When using these distances in algorithms, we need to be mindful about the underlying space.
✓ Training and test sets
For any machine learning algorithm, the general approach is to have a training phase, during which you create a model; and then you have a testing phase, where you use new data to test how good the model is.
In our case, kNN is trained on labelled data in the training phase. In testing, you pretend you don’t know the true label and see how good you are at guessing using the k-NN algorithm.
To do this, you will need to save some clean data from the overall data for the testing phase. Usually you want to save randomly selected data (80/20 rule).
✓ Evaluation metric
Evaluation metric is used find whether model is doing good job. The accuracy, which is the ratio of the number of correct labels to the total number of labels, and the misclassification rate, which is just 1–accuracy. Minimizing the misclassification rate then just amounts to maximizing accuracy.
✓ Selecting the value of K
You just need to try a few different k’s and see how your evaluation changes. So you will run kNN a few times, changing k, and checking the evaluation metric each time.
In the above example in Figure, we have three classes and the goal is to find a class label for the unknown example xj . In this case we use the Euclidean distance and a value of k=5 neighbours. Of the 5 closest neighbours, 4 belong to w1 and 1 belongs to w3, so xj is assigned to w1, the predominant class.

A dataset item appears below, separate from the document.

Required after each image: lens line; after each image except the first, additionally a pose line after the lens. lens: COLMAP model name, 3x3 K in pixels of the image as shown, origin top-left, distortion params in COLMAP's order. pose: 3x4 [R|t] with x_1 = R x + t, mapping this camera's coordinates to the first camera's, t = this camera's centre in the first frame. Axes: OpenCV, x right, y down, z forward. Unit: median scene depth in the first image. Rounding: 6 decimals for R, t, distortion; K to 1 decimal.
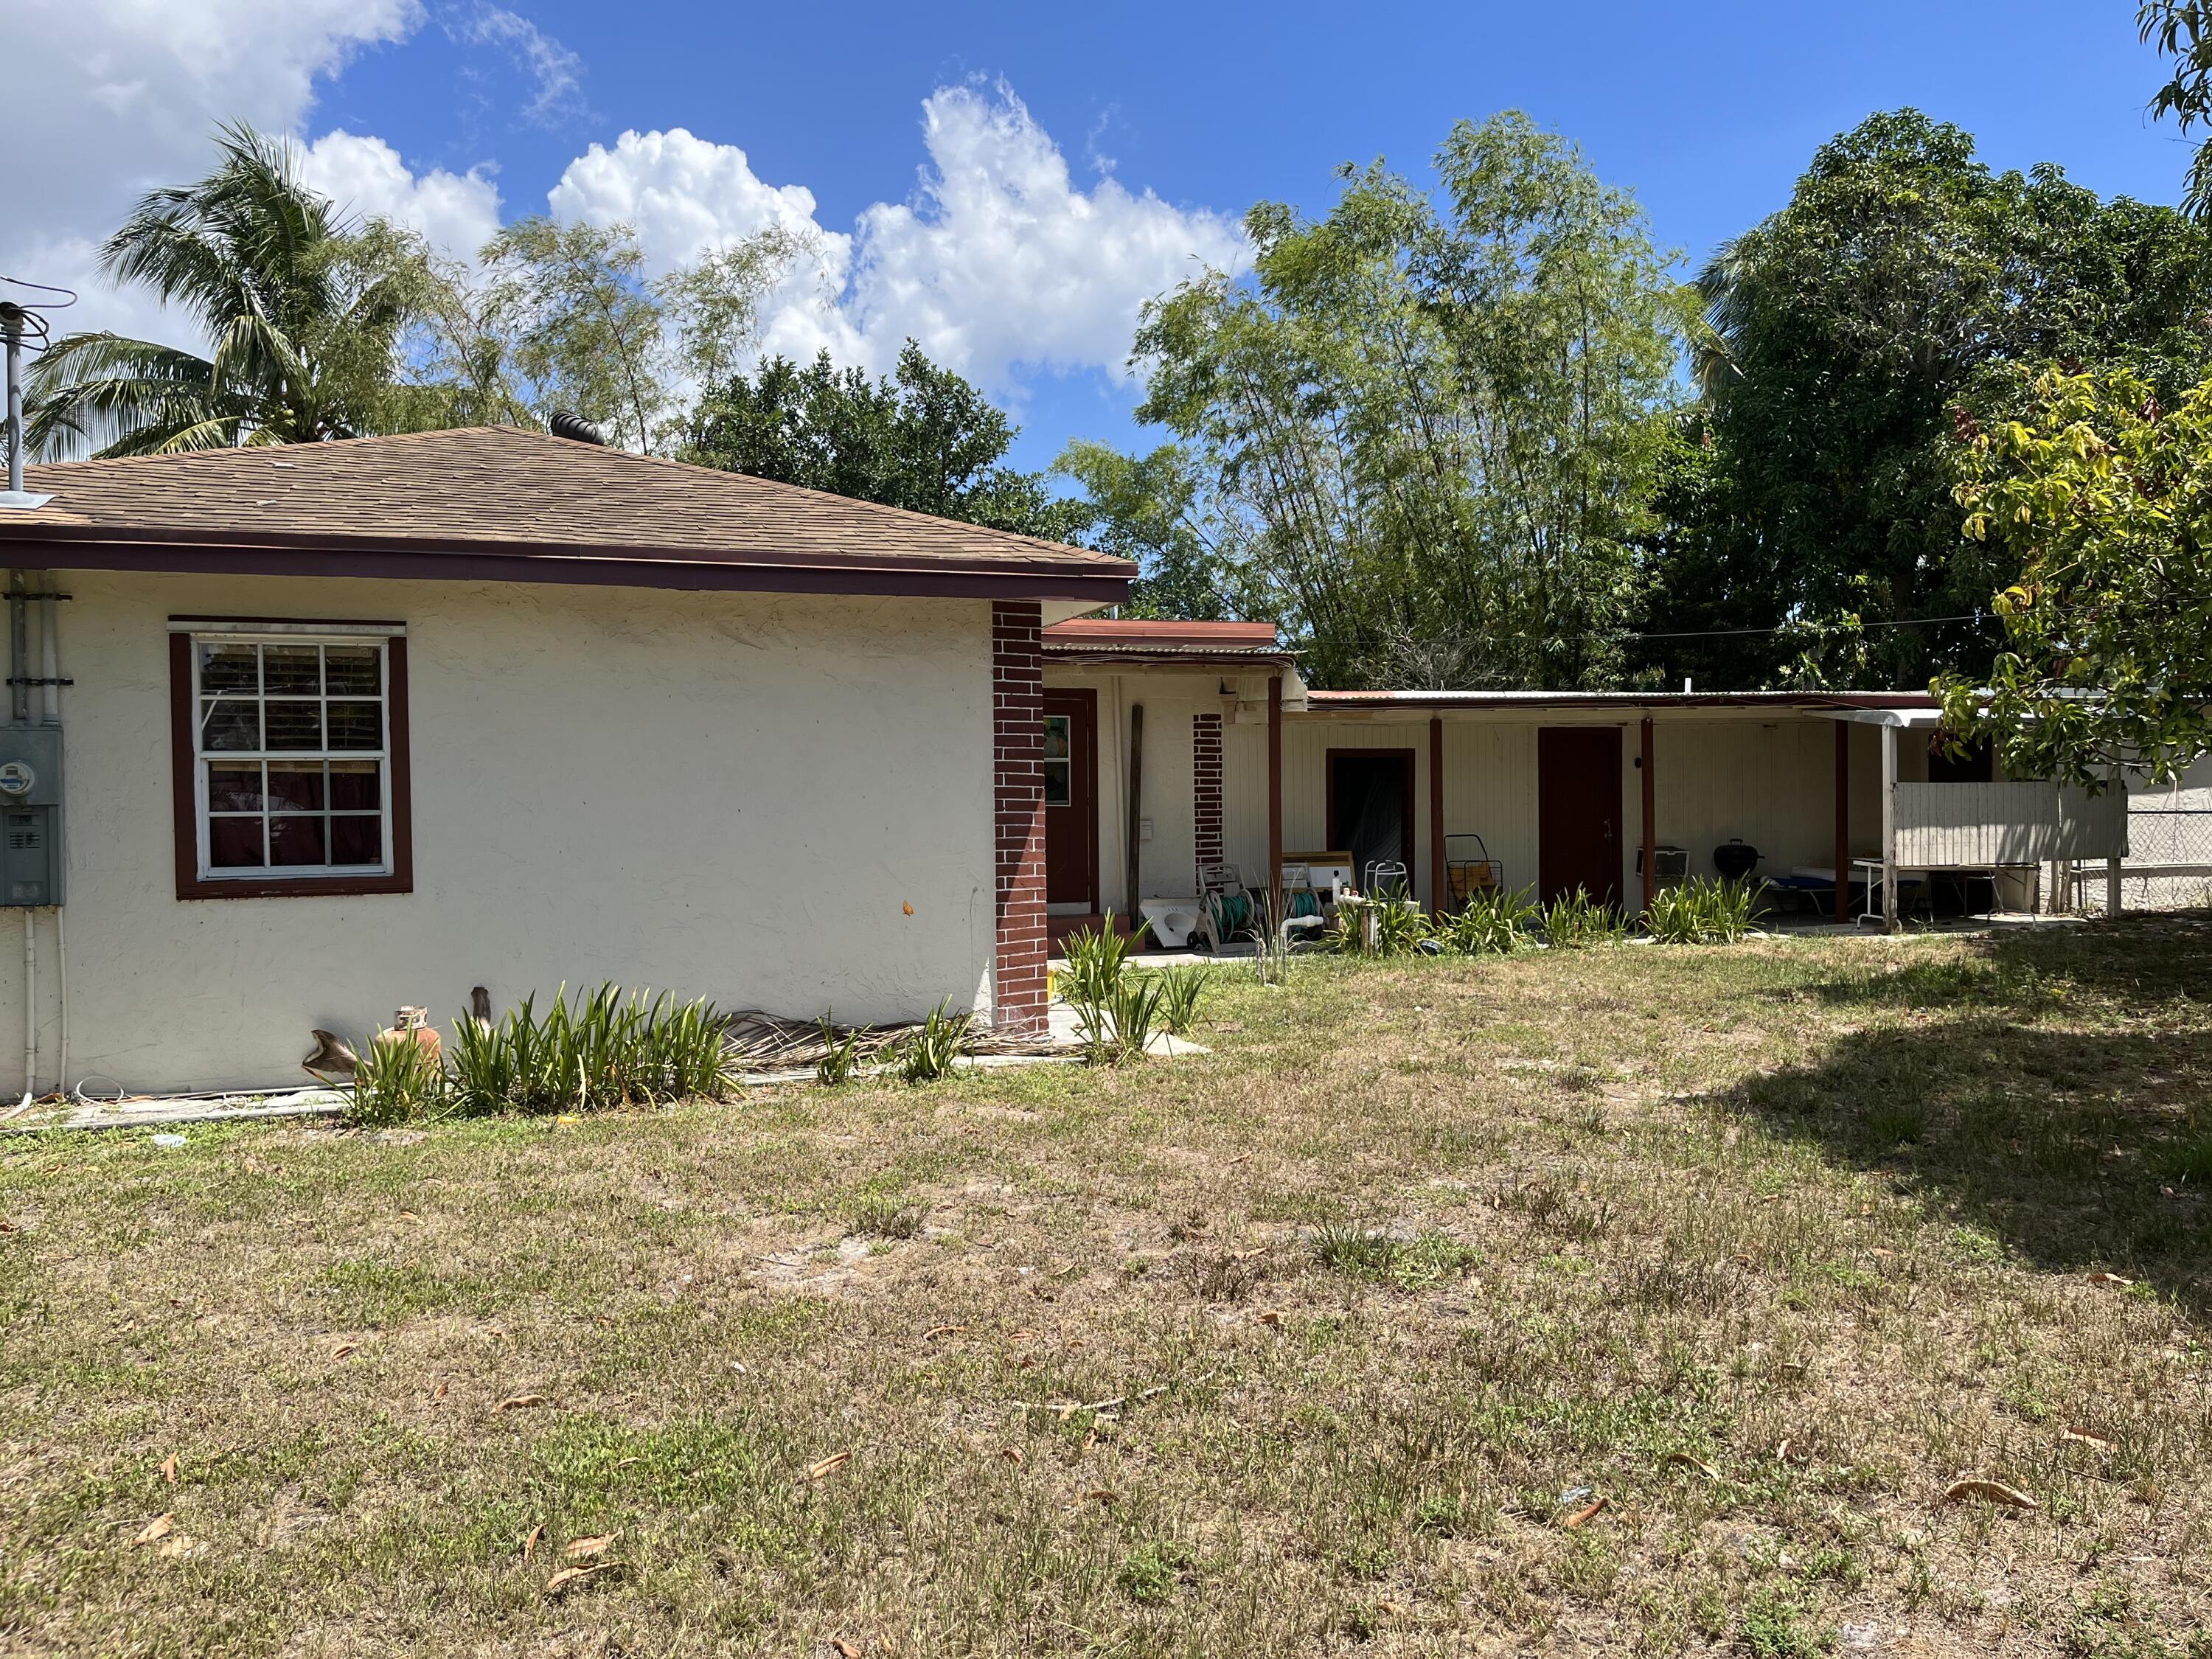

✓ Following things are considered when applying kNN algorithm,
✶Data is in some feature space where a notion of distance makes sense.
✶Training data has been labelled or classified into two or more classes.
✶You pick the number of neighbours to use, k.
✶You are assuming that the observed features and the labels are somehow associated.
✶They may not be, but ultimately your evaluation metric will help you determine how good the algorithm is at labelling. You might want to add more features and check how that alters the evaluation metric. You would then be tuning both which features you were using and k. But as always, you are in danger here of over fitting.